The interest rate will not be more than 10 per cent.
Interview
In an interview with the Daily Graphic, the Chief Executive Officer (CEO) of the Ghana Association of Bankers (GAB), John Awuah, listed the participating banks as GCB Bank PLC, Consolidated Bank Ghana (CBG), Access Bank and Absa Bank.
The rest are FBN Bank, Agricultural Development Bank (ADB), Fidelity Bank, Ecobank and Bank of Africa.
Mr Awuah expressed the confidence that with time, more banks would come on board.
He added that the banking community was aware of the difficulties faced by entrepreneurs in accessing credit, and so the scheme was aimed at making lending conditions less stringent to enable businesses to scale up and create jobs.
“The banking sector is convinced that the government wants to build an entrepreneurial nation through youth entrepreneurship. We have decided that this is good, and we want to grow with the private sector,” he said.
The CEO of the bankers association said it was an advantage to be dealing already with the private sector, as the banks had a fair knowledge of all that went into making a business work.
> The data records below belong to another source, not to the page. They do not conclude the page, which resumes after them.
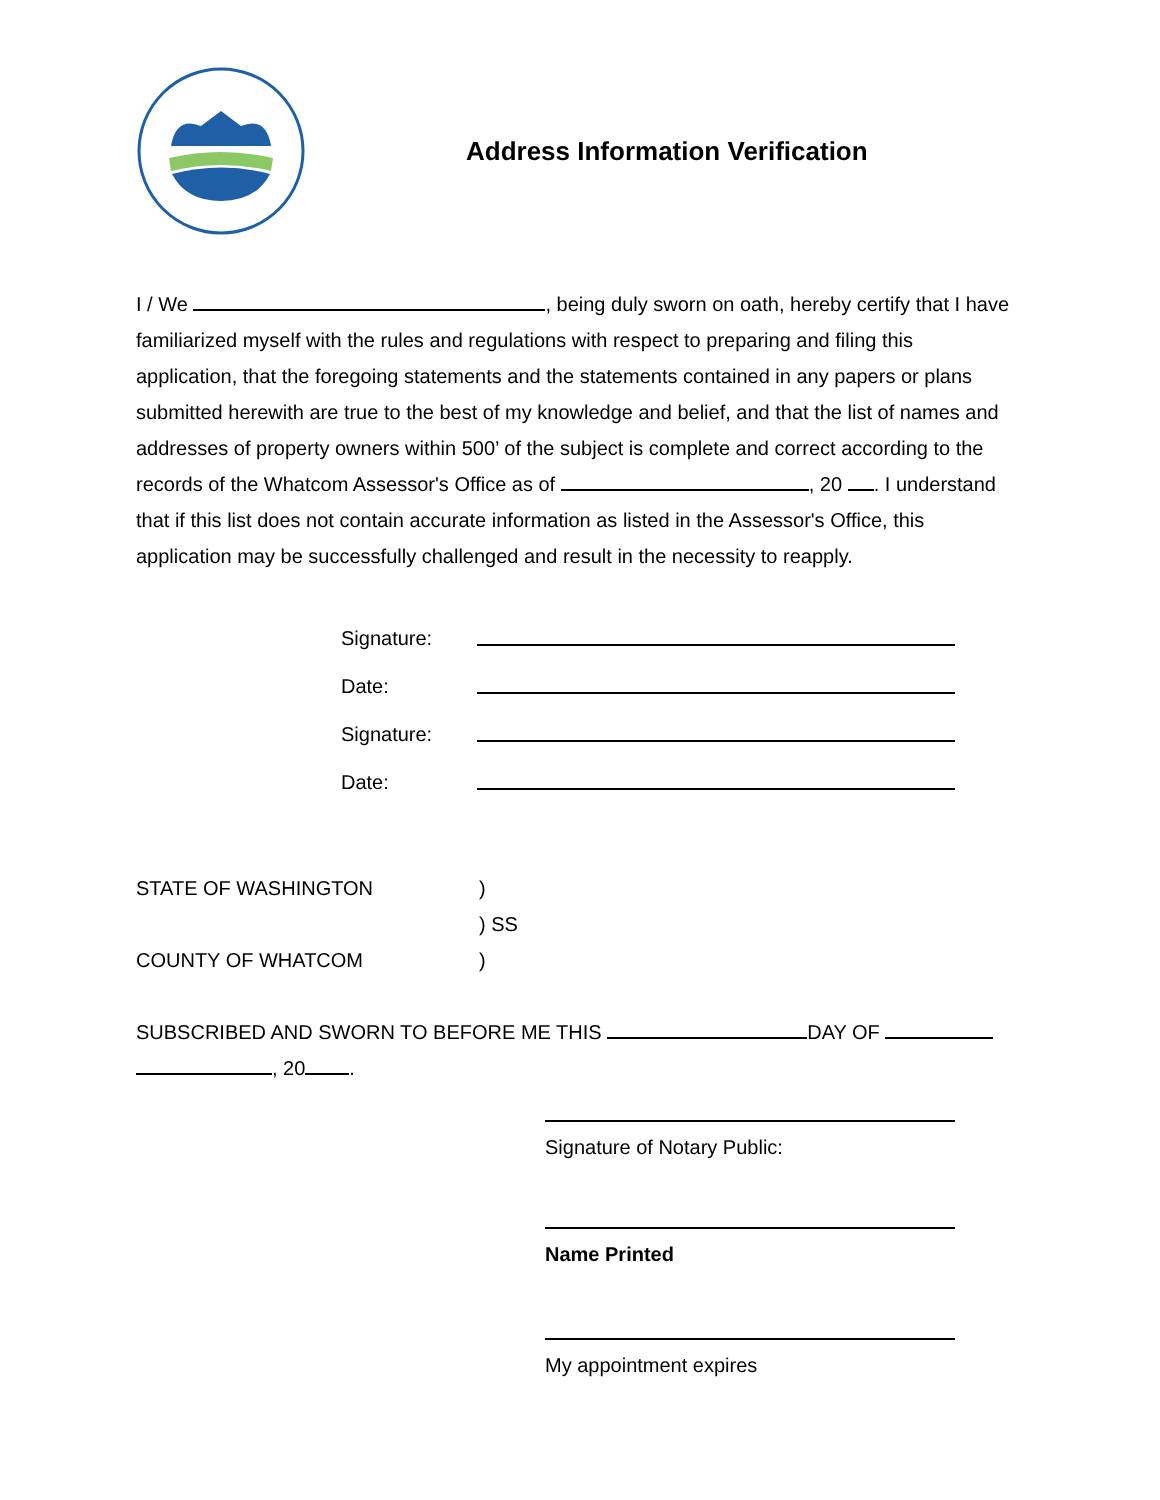Address Information Verification
I / We , being duly sworn on oath, hereby certify that I have familiarized myself with the rules and regulations with respect to preparing and filing this application, that the foregoing statements and the statements contained in any papers or plans submitted herewith are true to the best of my knowledge and belief, and that the list of names and addresses of property owners within 500’ of the subject is complete and correct according to the records of the Whatcom Assessor's Office as of , 20 . I understand that if this list does not contain accurate information as listed in the Assessor's Office, this application may be successfully challenged and result in the necessity to reapply.
Signature:
Date:
Signature:
Date:
STATE OF WASHINGTON)
) SS
COUNTY OF WHATCOM)
SUBSCRIBED AND SWORN TO BEFORE ME THIS DAY OF
, 20 .
Signature of Notary Public:
Name Printed
My appointment expires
“We are confident that with the well-crafted conditions we are offering and our ammunition of funding, we can make fund accessibility easier to enable young entrepreneurs to launch into the deep,” Mr Awuah stated.
Conditions
He named some of the conditions for accessing the scheme to include existing businesses whose prime movers were the youth between ages 18 and 40, saying entrepreneurs aged above 40 would have to prove that their employees were contributing to the Social Security and National Insurance Trust (SSNIT) and that 50 per cent of their employees were between 18 and 40.
They would also have to show that their businesses, when supported, would be profitable and create youth employment, Mr Awuah explained.
“YouStart will not fund any business that is into buying and selling,” he stressed, adding that “we don’t want to create import-dependent enterprises.”
Commercial module
Through the commercial module of the YouStart programme, young people with business ideas or those who had started businesses would be trained by professionals at the National Banking College, Chartered Institute of Bankers and other institutions.
Beneficiaries who successfully graduate from the training will be assisted to obtain product certification and quality assurance for their products and services, to ensure that their businesses conform to standards, regulations and the laws of their industry.
Entrepreneurs will be trained, supported with business development services and funded over the next three years.
On how interested applications can access the fund, Mr Awuah said a website would soon be launched to facilitate that.
“All potential applicants have to do is fill out the form. Successful applicants can access funding ‘within a short period after applying’,” he said.
The YouStart commercial programme will take off in the latter part of this month.